With its classic-looking design and décor, the Miss America Diner has been the setting for several television commercials, including promotional campaigns for Cherry Seven-Up and Tums. The interior of the original section of the diner retains most of its original features such as the white Formica-paneled recessed ceiling with peach trim, peach patterned terrazzo floor, gray Formica counter, stools, tables, and lighting. The peach booths and wood blinds have been replaced and the jukeboxes and soda dispenser removed. Over the years, the favorite food choices of customers who call the Miss America "the Old-Fashioned Diner with the Home-Style Cooking" have been said to be its breakfast specials, meatloaf, and chocolate cream pie.
According to waitress Marilyn Borelli, a more than thirty-year veteran at the popular eatery, the diner dates back to 1942. It was originally called the Joe Cherico Diner for the owner. When Fritz Welte, a German immigrant, bought the diner from Cherico, he renamed it the Miss America Diner to honor his adopted home. A nephew, Alfred Welte, and his wife Helga Welte, later purchased the diner from Fritz. According to Mrs. Borelli, the diner was then sold to three individuals of Greek ancestry (Andy, Peter and Tony). Tom Carlis became the diner's next owner until he retired in 2002. In the early 1990s, Carlis and his co-owner Sam Galatis expanded the stainless steel diner with a 40-seat dining room decorated in blue Formica.
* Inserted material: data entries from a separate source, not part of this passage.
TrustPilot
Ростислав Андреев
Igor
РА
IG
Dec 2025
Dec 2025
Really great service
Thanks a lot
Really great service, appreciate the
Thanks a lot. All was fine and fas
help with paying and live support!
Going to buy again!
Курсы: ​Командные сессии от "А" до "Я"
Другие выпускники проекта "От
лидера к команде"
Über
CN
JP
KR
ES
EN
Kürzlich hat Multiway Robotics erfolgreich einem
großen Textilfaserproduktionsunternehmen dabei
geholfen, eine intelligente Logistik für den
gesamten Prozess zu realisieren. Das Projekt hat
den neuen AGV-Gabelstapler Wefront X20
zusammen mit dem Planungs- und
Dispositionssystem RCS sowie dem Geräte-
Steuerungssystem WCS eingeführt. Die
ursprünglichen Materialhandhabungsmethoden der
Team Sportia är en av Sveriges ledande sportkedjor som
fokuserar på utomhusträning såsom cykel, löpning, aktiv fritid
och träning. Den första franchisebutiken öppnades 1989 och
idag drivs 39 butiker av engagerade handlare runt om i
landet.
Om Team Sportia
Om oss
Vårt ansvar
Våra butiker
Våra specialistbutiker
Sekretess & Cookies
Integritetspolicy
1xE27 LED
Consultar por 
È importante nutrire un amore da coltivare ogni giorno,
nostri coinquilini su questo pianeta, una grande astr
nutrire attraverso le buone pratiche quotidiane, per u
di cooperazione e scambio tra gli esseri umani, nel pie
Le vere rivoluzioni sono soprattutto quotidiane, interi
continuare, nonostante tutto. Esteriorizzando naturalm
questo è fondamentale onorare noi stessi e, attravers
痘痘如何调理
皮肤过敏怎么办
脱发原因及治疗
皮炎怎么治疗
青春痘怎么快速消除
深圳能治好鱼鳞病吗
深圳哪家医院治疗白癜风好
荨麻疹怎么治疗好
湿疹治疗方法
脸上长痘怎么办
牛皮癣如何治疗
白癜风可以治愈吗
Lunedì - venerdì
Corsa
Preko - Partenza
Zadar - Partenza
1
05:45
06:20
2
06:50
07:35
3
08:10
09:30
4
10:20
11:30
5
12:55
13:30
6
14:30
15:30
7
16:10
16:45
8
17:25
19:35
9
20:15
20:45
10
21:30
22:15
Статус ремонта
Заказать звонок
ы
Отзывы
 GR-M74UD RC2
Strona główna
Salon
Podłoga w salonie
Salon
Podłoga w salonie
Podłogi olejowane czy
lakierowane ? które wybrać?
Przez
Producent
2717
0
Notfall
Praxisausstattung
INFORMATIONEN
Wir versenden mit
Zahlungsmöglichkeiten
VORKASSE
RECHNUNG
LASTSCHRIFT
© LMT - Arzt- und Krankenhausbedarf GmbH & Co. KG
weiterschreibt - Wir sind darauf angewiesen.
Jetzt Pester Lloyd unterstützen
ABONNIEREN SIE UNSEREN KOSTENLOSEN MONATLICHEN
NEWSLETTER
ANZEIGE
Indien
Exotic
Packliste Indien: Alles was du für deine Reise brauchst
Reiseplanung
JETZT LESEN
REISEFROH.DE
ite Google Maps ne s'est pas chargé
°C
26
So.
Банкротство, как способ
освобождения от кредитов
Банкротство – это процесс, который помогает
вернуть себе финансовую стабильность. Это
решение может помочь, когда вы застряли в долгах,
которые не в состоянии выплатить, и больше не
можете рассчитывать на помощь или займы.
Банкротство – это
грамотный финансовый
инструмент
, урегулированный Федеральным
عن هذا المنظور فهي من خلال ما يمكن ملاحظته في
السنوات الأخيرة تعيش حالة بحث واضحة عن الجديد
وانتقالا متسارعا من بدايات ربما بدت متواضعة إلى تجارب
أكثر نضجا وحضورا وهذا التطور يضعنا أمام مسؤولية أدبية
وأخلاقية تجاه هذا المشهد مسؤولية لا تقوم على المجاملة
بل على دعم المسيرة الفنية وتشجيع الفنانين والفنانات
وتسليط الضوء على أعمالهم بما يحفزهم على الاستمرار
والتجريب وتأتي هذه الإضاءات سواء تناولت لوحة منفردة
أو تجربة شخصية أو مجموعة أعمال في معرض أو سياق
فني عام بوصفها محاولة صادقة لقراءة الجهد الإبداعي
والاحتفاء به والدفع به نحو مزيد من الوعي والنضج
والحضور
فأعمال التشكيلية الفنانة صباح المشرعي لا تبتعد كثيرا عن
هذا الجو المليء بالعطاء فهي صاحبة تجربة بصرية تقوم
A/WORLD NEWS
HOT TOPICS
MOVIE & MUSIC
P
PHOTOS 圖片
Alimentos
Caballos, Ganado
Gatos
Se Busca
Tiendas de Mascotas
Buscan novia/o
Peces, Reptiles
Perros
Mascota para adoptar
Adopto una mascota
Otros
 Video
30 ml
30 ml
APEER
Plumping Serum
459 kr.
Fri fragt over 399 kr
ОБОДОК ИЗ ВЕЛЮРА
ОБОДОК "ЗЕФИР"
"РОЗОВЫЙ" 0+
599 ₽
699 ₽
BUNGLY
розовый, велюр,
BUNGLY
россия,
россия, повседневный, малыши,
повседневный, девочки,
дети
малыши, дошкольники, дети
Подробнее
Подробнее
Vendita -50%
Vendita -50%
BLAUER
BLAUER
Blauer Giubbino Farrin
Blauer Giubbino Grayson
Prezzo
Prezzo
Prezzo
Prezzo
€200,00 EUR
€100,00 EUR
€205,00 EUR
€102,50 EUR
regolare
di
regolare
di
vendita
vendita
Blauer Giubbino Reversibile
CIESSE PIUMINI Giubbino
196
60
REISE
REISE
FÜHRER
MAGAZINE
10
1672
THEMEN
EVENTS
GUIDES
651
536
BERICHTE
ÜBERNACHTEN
The next owner of the diner was Miquel and Monica Figueroa. In 2005, it was purchased by Christos Stamatis, the former owner of Constantine's Restaurant in nearby Bayonne. Since 2014, Tony Margetis has become the owner of the local landmark. Margetis is the former owner of the Colonette on Rt. 440 in Jersey City
The New Jersey City University campus now extends from Kennedy Boulevard to the corner of Westside and Culver avenues where the Miss America is located. The diner, in fact, is surrounded by the right angle of the university's Athletic and Fitness Center, and serves members of the university community among its patrons.